Frage von JenniferL, 54

Mit dem Auto ein Fahrradfahrer umgefahren. Womit muss ich rechnen?

Ich habe heute Nacht (22:10)einen Fahrradfahrer erwischt. Ich bog nach links ab (meine Ampel war grün). Ich schaute vorher nach rechts und links und konnte niemanden sehen. An der Kreuzung steht nur ein kleiner Lichtmast der auf die Straße leuchet, der Rest ist unbeleuchtet. Während dem abbiegen sah ich nochmal auf die Fußgängerampel die rot war. Eine Sekunde später sah ich wieder gerade aus und da passierte auch schon der Aufprall. Ich kümmerte mich sofort in den verletzten und tief die Polizei. Er hatte nur Schrammen und keine schweren Verletzungen. Die Polizei sagt dann, das er nur eine kl Taschenlampe im Arm hielt, zudem war er komplett dunkel angezogen. Außerdem kam er aus der falschen Richtung. Nur wer trägt den eig die meiste schuld?

Danke für eure Antworten. Aber bitte spart euch eure Vorwürfe die mache ich mir schon selbst.

Antwort
von georgejonas, 28

da gibt es zum einen die Betriebsgefahr, sodass man als "stärkerer" Verkehrsteilnehmer versicherungstechnisch schon mal grundsätzlich eine "Mitschuld" hat.
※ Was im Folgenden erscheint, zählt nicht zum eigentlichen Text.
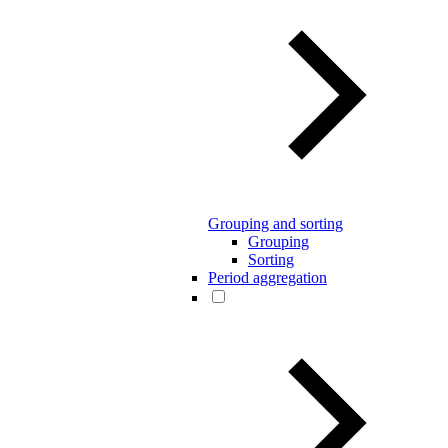
Grouping and sorting
Grouping
Sorting
Period aggregation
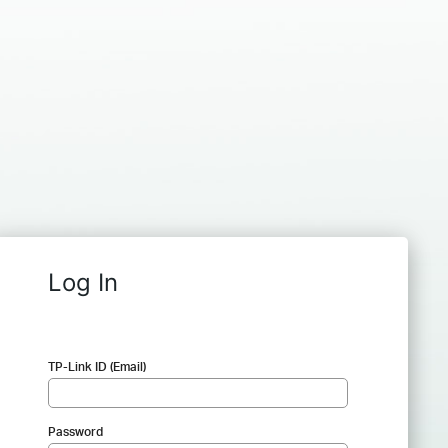
Log In
TP-Link ID (Email)
Password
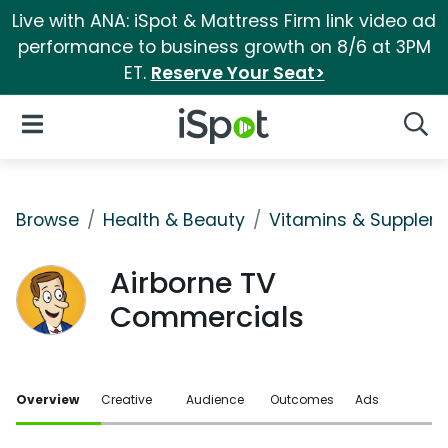
Live with ANA: iSpot & Mattress Firm link video ad
performance to business growth on 8/6 at 3PM
ET.
Reserve Your Seat>
iSpot Logo
Open Navigation
Searc
Browse
Health & Beauty
Vitamins & Supplem
Airborne TV
Commercials
Overview
Creative
Audience
Outcomes
Ads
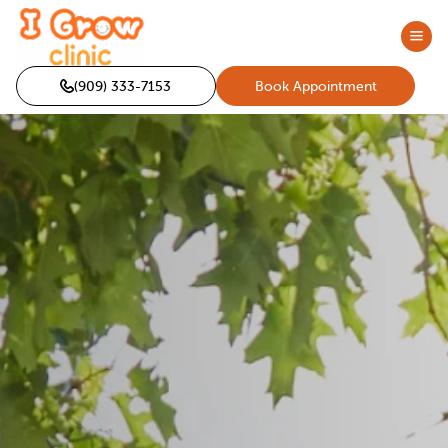
(909) 333-7153
Book Appointment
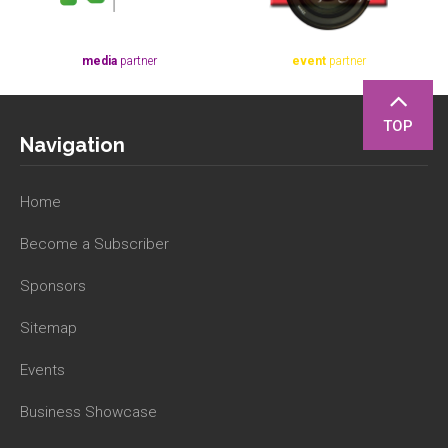
media
partner
event
partner
TOP
Navigation
Home
Become a Subscriber
Sponsors
Sitemap
Events
Business Showcase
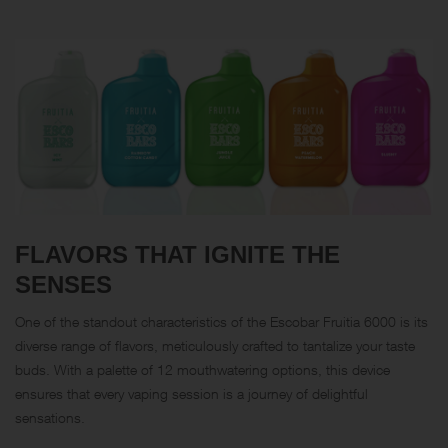
FLAVORS THAT IGNITE THE
SENSES
One of the standout characteristics of the Escobar Fruitia 6000 is its
diverse range of flavors, meticulously crafted to tantalize your taste
buds. With a palette of 12 mouthwatering options, this device
ensures that every vaping session is a journey of delightful
sensations.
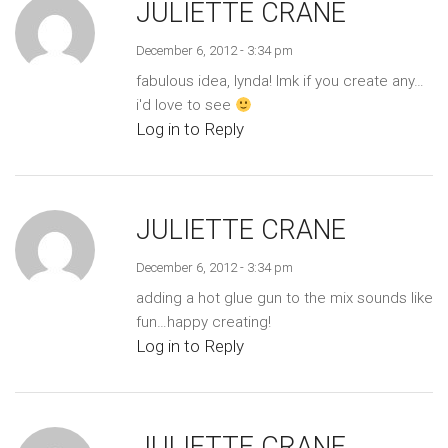
JULIETTE CRANE
December 6, 2012 - 3:34 pm
fabulous idea, lynda! lmk if you create any…
i'd love to see
Log in to Reply
JULIETTE CRANE
December 6, 2012 - 3:34 pm
adding a hot glue gun to the mix sounds like
fun…happy creating!
Log in to Reply
JULIETTE CRANE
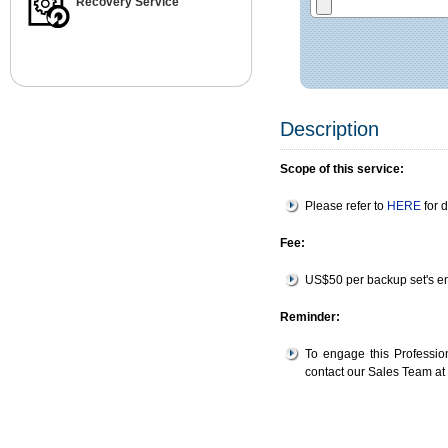
Recovery Service
Description
Scope of this service:
Please refer to
HERE
for d
Fee:
US$50 per backup set's en
Reminder:
To engage this Professio
contact our Sales Team a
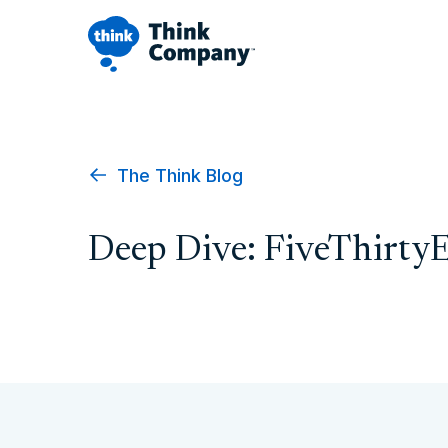
The Think Blog
Deep Dive: FiveThirty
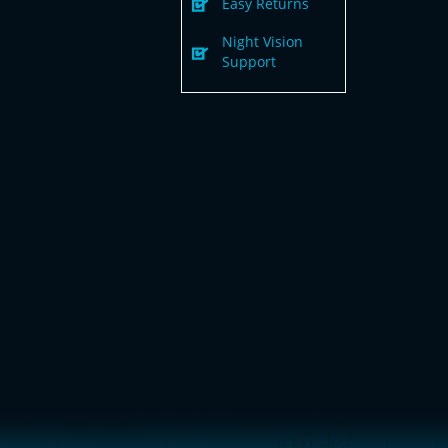
Easy Returns
Night Vision
Support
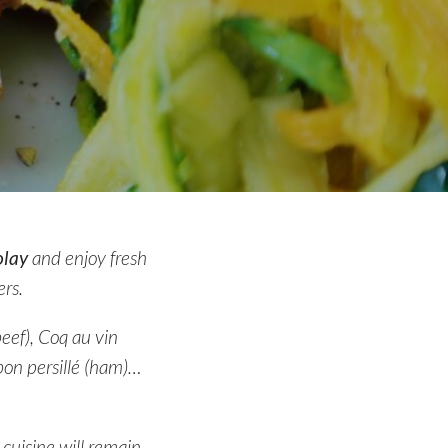
olay
and enjoy fresh
rs.
eef), Coq au vin
bon persillé (ham)…
 cuisine will remain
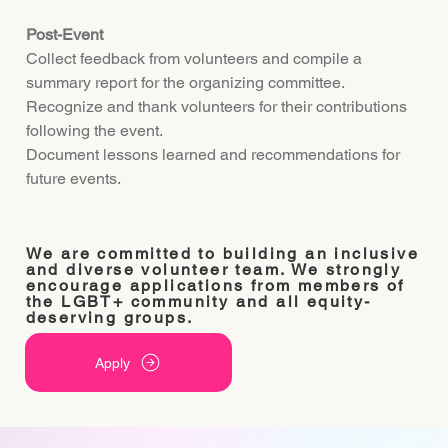
Post-Event
Collect feedback from volunteers and compile a
summary report for the organizing committee.
Recognize and thank volunteers for their contributions
following the event.
Document lessons learned and recommendations for
future events.
We are committed to building an inclusive
and diverse volunteer team. We strongly
encourage applications from members of
the LGBT+ community and all equity-
deserving groups.
Apply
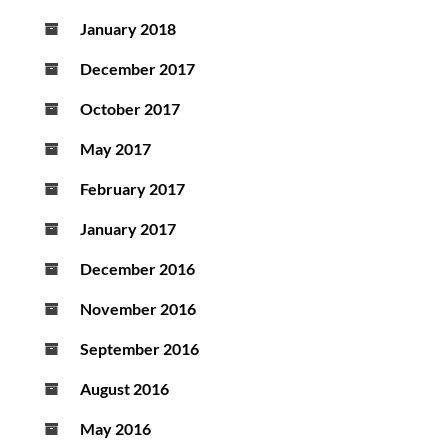
January 2018
December 2017
October 2017
May 2017
February 2017
January 2017
December 2016
November 2016
September 2016
August 2016
May 2016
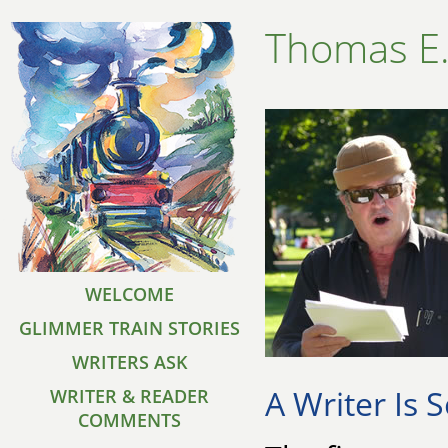
Thomas E
WELCOME
GLIMMER TRAIN STORIES
WRITERS ASK
A Writer Is
WRITER & READER
COMMENTS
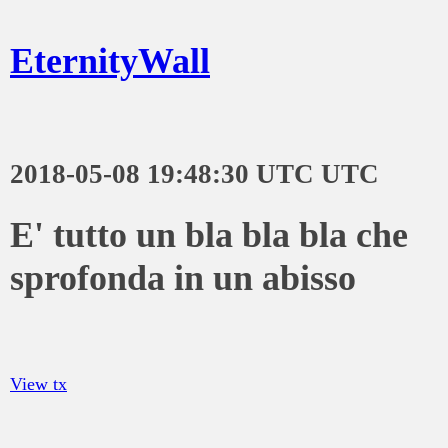
EternityWall
2018-05-08 19:48:30 UTC UTC
E' tutto un bla bla bla che
sprofonda in un abisso
View tx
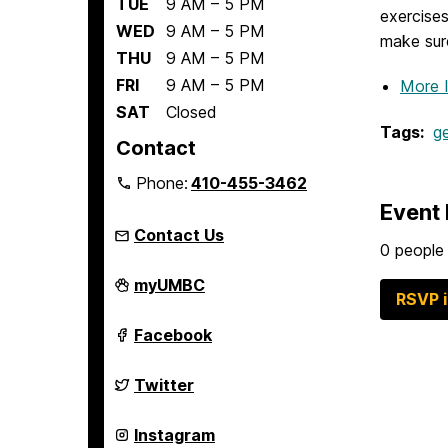
TUE
9 AM – 5 PM
exercises
WED
9 AM – 5 PM
make sure
THU
9 AM – 5 PM
FRI
9 AM – 5 PM
More 
SAT
Closed
Tags:
g
Contact
Phone:
410-455-3462
Event 
Contact Us
0 people 
Student
myUMBC
Engagement
RSVP 
and
Belonging
Student
Facebook
on
Engagement
and
Belonging
Student
Twitter
on
Engagement
and
Belonging
Student
Instagram
on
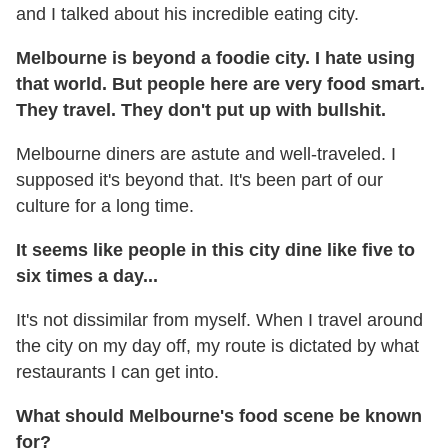
and I talked about his incredible eating city.
Melbourne is beyond a foodie city. I hate using
that world. But people here are very food smart.
They travel. They don't put up with bullshit.
Melbourne diners are astute and well-traveled. I
supposed it's beyond that. It's been part of our
culture for a long time.
It seems like people in this city dine like five to
six times a day...
It's not dissimilar from myself. When I travel around
the city on my day off, my route is dictated by what
restaurants I can get into.
What should Melbourne's food scene be known
for?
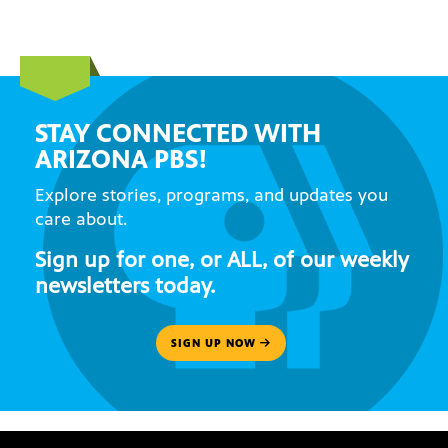
STAY CONNECTED WITH
ARIZONA PBS!
Explore stories, programs, and updates you
care about.
Sign up for one, or ALL, of our weekly
newsletters today.
SIGN UP NOW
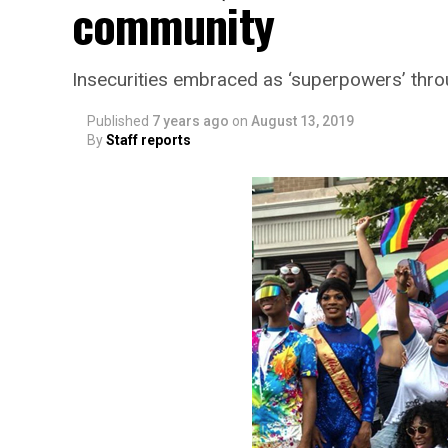
community
Insecurities embraced as ‘superpowers’ thr
Published
7 years ago
on
August 13, 2019
By
Staff reports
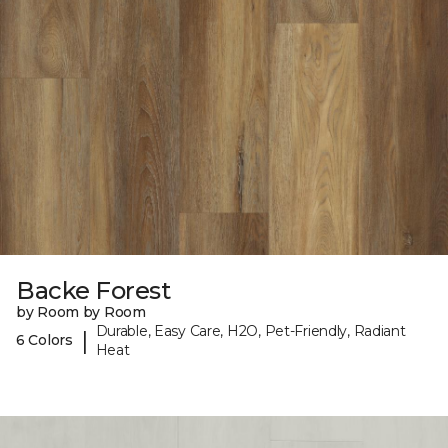
Backe Forest
by Room by Room
Durable, Easy Care, H2O, Pet-Friendly, Radiant
|
6 Colors
Heat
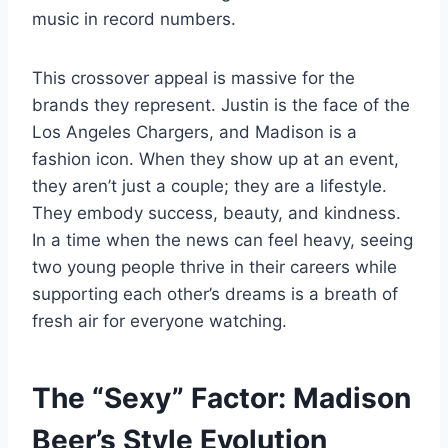
music in record numbers.
This crossover appeal is massive for the
brands they represent. Justin is the face of the
Los Angeles Chargers, and Madison is a
fashion icon. When they show up at an event,
they aren’t just a couple; they are a lifestyle.
They embody success, beauty, and kindness.
In a time when the news can feel heavy, seeing
two young people thrive in their careers while
supporting each other’s dreams is a breath of
fresh air for everyone watching.
The “Sexy” Factor: Madison
Beer’s Style Evolution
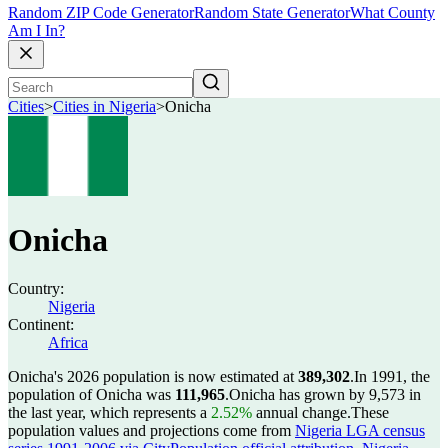
Random ZIP Code Generator
Random State Generator
What County
Am I In?
Cities
>
Cities in Nigeria
>
Onicha
Onicha
Country:
Nigeria
Continent:
Africa
Onicha's 2026 population is now estimated at
389,302
.
In 1991, the
population of Onicha was
111,965
.
Onicha has grown by 9,573 in
the last year, which represents a
2.52%
annual change.
These
population values and projections come from
Nigeria LGA census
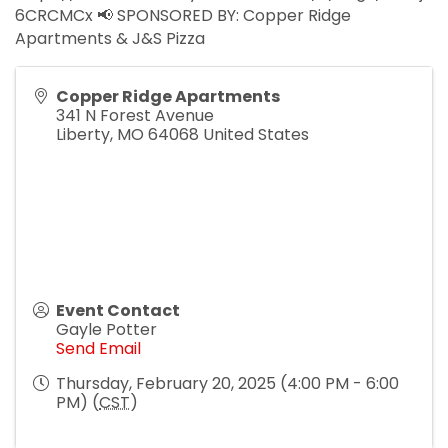
6CRCMCx 📢 SPONSORED BY: Copper Ridge
Apartments & J&S Pizza
Copper Ridge Apartments
341 N Forest Avenue
Liberty
,
MO
64068
United States
Event Contact
Gayle Potter
Send Email
Thursday, February 20, 2025 (4:00 PM - 6:00
PM) (
CST
)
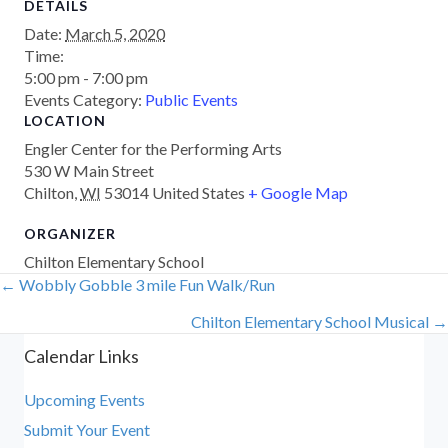
DETAILS
Date:
March 5, 2020
Time:
5:00 pm - 7:00 pm
Events Category:
Public Events
LOCATION
Engler Center for the Performing Arts
530 W Main Street
Chilton
,
WI
53014
United States
+ Google Map
ORGANIZER
Chilton Elementary School
← Wobbly Gobble 3 mile Fun Walk/Run
Posts
Chilton Elementary School Musical →
navigation
Calendar Links
Upcoming Events
Submit Your Event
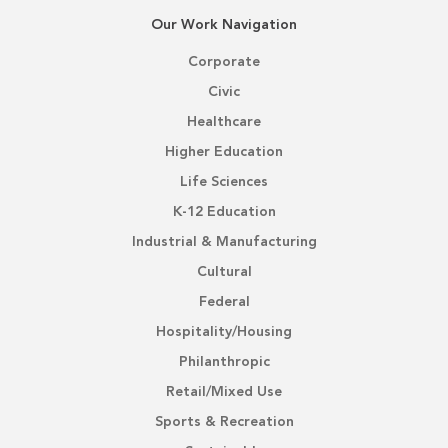
Our Work Navigation
Corporate
Civic
Healthcare
Higher Education
Life Sciences
K-12 Education
Industrial & Manufacturing
Cultural
Federal
Hospitality/Housing
Philanthropic
Retail/Mixed Use
Sports & Recreation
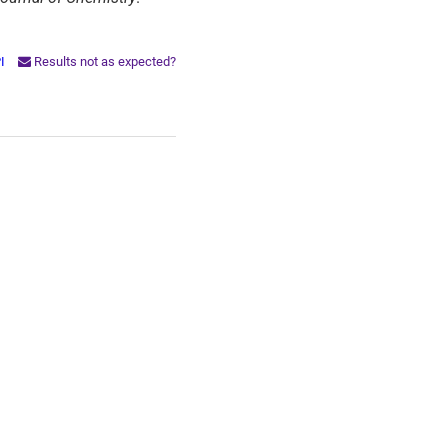
PI
Results not as expected?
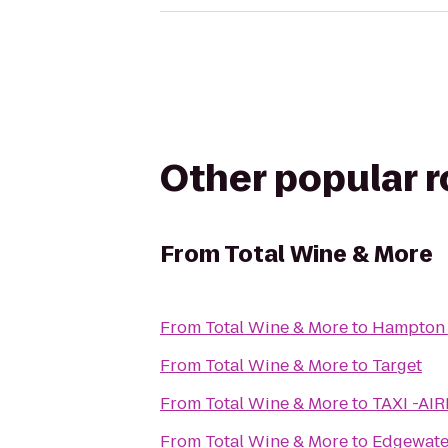
Other popular 
From
Total Wine & More
From
Total Wine & More
to
Hampton I
From
Total Wine & More
to
Target
From
Total Wine & More
to
TAXI -AI
From
Total Wine & More
to
Edgewate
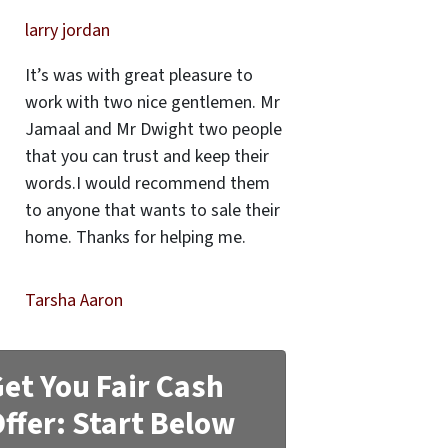
larry jordan
It’s was with great pleasure to
work with two nice gentlemen. Mr
Jamaal and Mr Dwight two people
that you can trust and keep their
words.I would recommend them
to anyone that wants to sale their
home. Thanks for helping me.
Tarsha Aaron
et You Fair Cash
ffer: Start Below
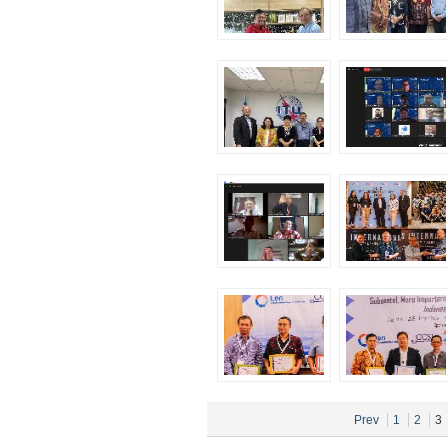
Prev
1
2
3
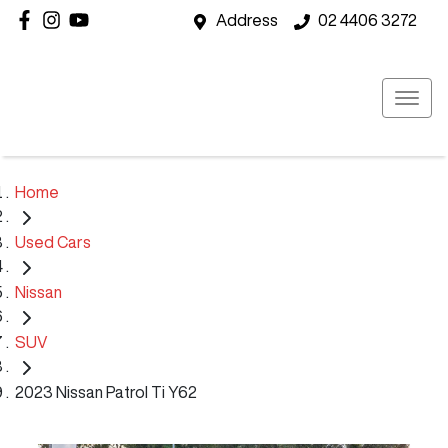
Address
02 4406 3272
Home
Used Cars
Nissan
SUV
2023 Nissan Patrol Ti Y62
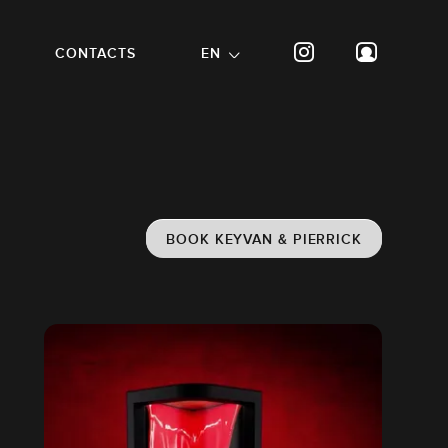
CONTACTS
EN
BOOK KEYVAN & PIERRICK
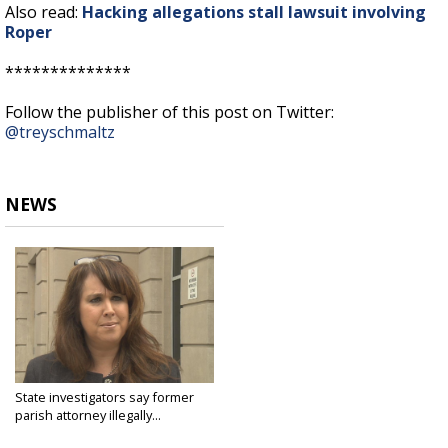
Also read:
Hacking allegations stall lawsuit involving
Roper
**************
Follow the publisher of this post on Twitter:
@treyschmaltz
NEWS
State investigators say former
parish attorney illegally...
Sep 10, 2015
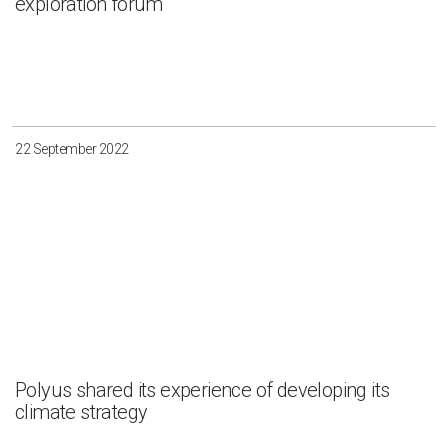
exploration forum
22 September 2022
Polyus shared its experience of developing its
climate strategy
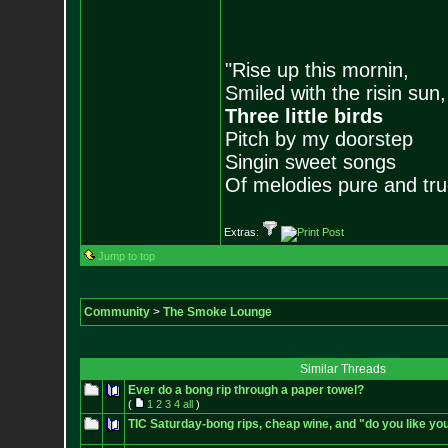
"Rise up this mornin,
Smiled with the risin sun,
Three little birds
Pitch by my doorstep
Singin sweet songs
Of melodies pure and true.
Extras:
Jump to top
Community
>
The Smoke Lounge
Similar Threads
Ever do a bong rip through a paper towel?
(
1
2
3
4
all
)
TIC Saturday-bong rips, cheap wine, and "do you like y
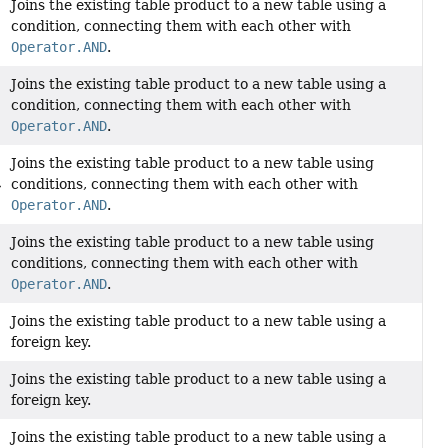
Joins the existing table product to a new table using a
condition, connecting them with each other with
Operator.AND
.
Joins the existing table product to a new table using a
condition, connecting them with each other with
Operator.AND
.
Joins the existing table product to a new table using
conditions, connecting them with each other with
>
Operator.AND
.
Joins the existing table product to a new table using
conditions, connecting them with each other with
Operator.AND
.
Joins the existing table product to a new table using a
foreign key.
Joins the existing table product to a new table using a
foreign key.
Joins the existing table product to a new table using a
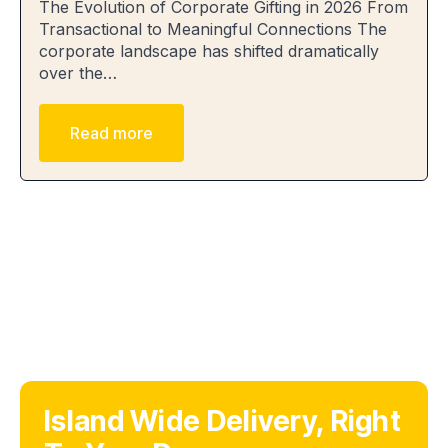
The Evolution of Corporate Gifting in 2026 From
Transactional to Meaningful Connections The
corporate landscape has shifted dramatically
over the…
Read more
Island Wide Delivery, Right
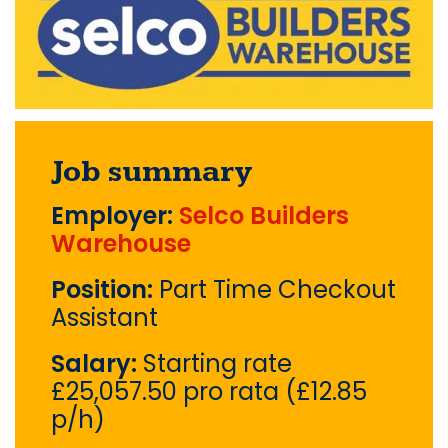
Job summary
Employer:
Selco Builders
Warehouse
Position:
Part Time Checkout
Assistant
Salary:
Starting rate
£25,057.50 pro rata (£12.85
p/h)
Nach dem Unfall scheinst du dich ja vorbildlich benommen zu haben, Alkohol war wohl auch nicht im Spiel, das Verhalten des Fahrradfahrers war offensichtlich auch alles andere als optimal, groß passiert scheint ihm auch nichts zu sein - ich kann mir also nicht vorstellen, dass das für dich größere Folgen hat.

Kommentar von JenniferL ,

Nein kein Alkohol Drogen oder Medikamente. Ich kam 2 Minuten vorher aus der Arbeit 

Antwort
von wfwbinder, 33

Da Autofahrer schon allein wegen der Betriebsgefahr des Fahrzeugs immer eine Mitschuld haben, selbst wenn Fußgänger, oder Radfahrer der Auslöser des Unfalls waren, ist Deine Mitschuld bei mindestens 25 %.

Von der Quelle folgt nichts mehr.